A piece of work that I found particularly intriguing in the exhibition, is the ‘Scala Napoletana’ (1985).

for all ages

With this work, Beuys reminds us that art is there to bring society back into harmony. The wooden ladder is held up in suspension by steal wires that are attached to two round weights on the ground. Although the delicate equilibrium appears very fragile – I have to admit that I took a second look to see whether or not the ladder was additionally fixed to the ceiling – the work also transmits an uplifting energy and a sense of assurance that finding a balance is possible. With this, Beuys wanted to stimulate a general idea of the power of social balance. More specifically, he dedicated this work to the city of Naples that suffered a devastating earthquake in 1980. In an article for the newspaper Il Mattino, Beuys wrote:

“Balance has to be searched for, although in reality it does not exists. Not even in today’s society can you find economic balance, whereas ecological balance still exists in nature. It is important to take the latter form as a model.”

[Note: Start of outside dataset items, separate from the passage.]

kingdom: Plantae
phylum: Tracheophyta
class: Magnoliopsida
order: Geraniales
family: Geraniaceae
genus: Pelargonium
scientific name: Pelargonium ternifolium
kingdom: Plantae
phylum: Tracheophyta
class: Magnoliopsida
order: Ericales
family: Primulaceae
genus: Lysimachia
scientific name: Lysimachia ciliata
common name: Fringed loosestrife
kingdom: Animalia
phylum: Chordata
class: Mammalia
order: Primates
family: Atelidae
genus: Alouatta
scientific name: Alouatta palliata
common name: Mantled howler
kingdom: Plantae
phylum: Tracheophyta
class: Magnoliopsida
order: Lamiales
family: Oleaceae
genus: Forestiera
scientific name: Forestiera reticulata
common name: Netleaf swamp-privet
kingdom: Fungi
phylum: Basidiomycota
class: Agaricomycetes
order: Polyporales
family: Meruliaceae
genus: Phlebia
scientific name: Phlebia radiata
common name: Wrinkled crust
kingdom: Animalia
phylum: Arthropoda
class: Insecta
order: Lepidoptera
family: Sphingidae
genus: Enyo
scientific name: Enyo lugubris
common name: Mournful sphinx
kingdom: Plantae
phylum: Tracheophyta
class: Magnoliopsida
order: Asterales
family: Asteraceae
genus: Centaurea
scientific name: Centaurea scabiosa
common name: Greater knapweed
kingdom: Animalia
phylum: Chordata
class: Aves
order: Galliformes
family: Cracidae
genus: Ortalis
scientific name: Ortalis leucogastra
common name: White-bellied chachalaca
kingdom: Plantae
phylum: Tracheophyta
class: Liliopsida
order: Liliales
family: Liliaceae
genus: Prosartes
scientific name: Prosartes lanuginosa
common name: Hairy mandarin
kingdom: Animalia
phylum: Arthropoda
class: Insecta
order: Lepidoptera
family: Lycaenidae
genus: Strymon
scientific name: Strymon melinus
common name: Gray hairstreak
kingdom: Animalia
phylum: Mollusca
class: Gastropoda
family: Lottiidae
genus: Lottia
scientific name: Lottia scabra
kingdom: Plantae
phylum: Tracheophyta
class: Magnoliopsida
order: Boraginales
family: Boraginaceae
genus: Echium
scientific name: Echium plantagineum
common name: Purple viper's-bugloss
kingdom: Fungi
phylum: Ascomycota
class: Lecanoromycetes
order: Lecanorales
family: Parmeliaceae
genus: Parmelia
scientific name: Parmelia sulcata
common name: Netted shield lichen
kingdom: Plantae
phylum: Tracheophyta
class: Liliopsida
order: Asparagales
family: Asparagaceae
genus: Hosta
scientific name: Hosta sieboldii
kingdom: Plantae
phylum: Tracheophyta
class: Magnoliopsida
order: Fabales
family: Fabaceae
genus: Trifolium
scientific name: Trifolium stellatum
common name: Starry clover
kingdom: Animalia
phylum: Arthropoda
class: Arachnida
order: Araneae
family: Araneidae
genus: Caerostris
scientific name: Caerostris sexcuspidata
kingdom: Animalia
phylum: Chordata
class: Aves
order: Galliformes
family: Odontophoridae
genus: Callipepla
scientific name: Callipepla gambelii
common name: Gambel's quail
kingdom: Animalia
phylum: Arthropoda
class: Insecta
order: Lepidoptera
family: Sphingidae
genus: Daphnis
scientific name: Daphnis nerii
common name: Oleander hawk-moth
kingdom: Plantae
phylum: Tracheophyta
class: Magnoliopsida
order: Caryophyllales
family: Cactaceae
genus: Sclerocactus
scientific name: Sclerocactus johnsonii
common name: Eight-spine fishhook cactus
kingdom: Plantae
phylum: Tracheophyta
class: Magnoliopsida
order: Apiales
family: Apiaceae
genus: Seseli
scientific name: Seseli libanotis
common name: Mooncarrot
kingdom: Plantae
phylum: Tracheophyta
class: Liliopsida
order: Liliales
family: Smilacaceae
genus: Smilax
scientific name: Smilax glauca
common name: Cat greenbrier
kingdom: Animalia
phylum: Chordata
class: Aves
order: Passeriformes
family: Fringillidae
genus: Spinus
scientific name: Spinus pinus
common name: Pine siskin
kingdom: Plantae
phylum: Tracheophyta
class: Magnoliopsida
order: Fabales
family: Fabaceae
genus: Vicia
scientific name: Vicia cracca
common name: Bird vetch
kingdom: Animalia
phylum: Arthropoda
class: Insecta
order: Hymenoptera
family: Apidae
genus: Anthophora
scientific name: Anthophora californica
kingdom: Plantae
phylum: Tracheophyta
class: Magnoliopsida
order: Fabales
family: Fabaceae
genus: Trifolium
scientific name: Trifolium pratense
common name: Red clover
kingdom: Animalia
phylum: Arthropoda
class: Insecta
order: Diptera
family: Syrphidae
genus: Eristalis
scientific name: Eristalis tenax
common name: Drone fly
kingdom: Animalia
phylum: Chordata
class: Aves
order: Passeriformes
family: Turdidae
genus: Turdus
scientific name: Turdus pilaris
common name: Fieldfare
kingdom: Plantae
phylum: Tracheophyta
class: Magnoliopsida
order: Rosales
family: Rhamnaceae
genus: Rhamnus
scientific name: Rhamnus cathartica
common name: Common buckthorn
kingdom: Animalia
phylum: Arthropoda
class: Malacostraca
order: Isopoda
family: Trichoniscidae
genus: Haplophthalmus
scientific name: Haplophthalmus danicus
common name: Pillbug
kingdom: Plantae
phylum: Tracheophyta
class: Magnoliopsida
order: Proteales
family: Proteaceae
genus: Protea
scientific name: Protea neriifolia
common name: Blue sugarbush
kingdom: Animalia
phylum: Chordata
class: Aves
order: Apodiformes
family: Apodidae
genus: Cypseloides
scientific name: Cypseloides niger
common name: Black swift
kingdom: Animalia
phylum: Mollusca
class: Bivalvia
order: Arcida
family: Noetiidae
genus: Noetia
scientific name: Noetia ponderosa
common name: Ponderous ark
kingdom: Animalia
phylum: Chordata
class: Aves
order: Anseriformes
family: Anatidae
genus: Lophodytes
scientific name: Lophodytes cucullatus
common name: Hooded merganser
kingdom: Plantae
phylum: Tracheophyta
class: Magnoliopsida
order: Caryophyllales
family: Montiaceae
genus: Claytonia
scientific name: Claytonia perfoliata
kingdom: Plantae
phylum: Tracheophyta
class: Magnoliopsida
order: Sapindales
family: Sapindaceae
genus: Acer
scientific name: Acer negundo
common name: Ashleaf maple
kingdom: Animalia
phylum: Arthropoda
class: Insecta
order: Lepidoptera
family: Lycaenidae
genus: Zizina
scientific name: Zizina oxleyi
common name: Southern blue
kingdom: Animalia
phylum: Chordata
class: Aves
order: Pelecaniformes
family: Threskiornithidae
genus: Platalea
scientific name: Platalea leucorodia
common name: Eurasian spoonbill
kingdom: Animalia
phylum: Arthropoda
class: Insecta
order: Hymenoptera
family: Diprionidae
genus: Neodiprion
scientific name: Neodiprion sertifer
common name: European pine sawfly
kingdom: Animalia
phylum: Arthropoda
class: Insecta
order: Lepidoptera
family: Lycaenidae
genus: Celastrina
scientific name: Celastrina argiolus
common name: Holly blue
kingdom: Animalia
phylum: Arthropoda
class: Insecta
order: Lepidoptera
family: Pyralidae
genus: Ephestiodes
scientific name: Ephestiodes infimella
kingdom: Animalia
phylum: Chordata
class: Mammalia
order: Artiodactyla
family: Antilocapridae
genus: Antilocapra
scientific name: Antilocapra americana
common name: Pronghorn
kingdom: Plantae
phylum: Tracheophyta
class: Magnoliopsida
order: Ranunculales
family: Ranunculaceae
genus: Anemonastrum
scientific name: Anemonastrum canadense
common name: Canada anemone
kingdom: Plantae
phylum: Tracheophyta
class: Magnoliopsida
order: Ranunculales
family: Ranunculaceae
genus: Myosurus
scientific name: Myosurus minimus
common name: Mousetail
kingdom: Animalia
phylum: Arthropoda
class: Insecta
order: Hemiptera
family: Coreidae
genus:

Not only with regard to today’s sociopolitical developments on an international level, but also in light of climate change and ecological catastrophes, I think that Beuys’ work is more relevant than ever.

Although the exhibition does not provide an elaborate curatorial programme, to guide the visitors through the rooms with accompanying biographical information and explanations of the works, the exhibition is worth visiting as it captures the artists’ key ideas about and approaches to art.